WHAT YOU WILL DO: Return, word for word, every line starting at the line with "right hip: (94, 357)" and ending at the final line of the entries; skip the pictures.

MATERIAL PROVIDED:
----------------------------------------
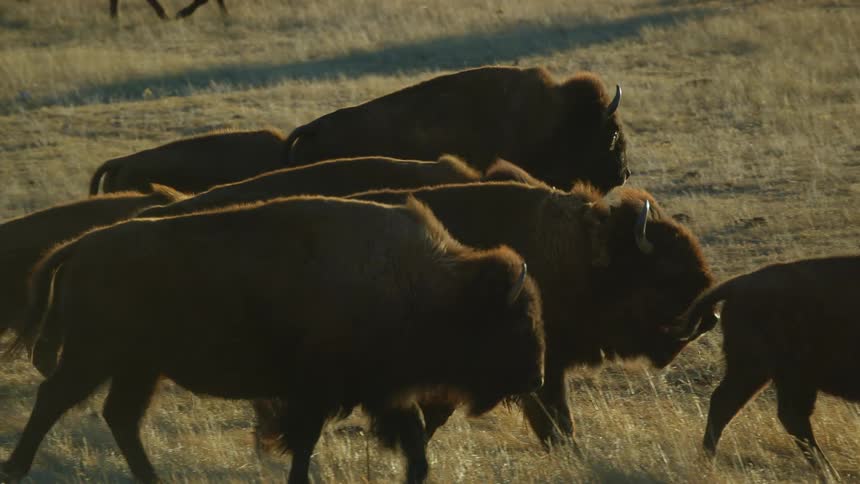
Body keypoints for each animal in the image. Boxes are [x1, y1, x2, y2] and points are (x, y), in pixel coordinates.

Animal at [2, 196, 545, 484]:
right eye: (519, 322)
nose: (536, 377)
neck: (421, 281)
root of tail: (81, 246)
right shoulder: (316, 391)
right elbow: (304, 440)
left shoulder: (381, 393)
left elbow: (411, 442)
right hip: (94, 357)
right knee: (54, 400)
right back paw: (16, 467)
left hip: (138, 367)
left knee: (120, 416)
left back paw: (151, 478)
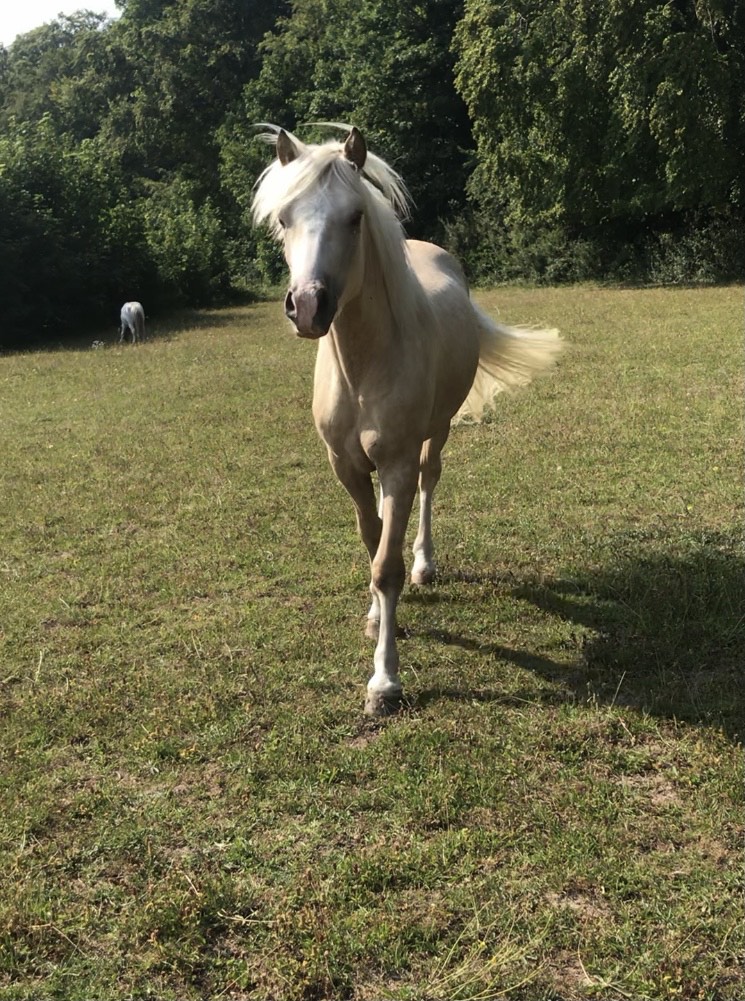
----------------------------------------
RESULT OF THIS EXERCISE:
right hip: (94, 357)
right knee: (54, 400)
right back paw: (16, 467)
left hip: (138, 367)
left knee: (120, 416)
left back paw: (151, 478)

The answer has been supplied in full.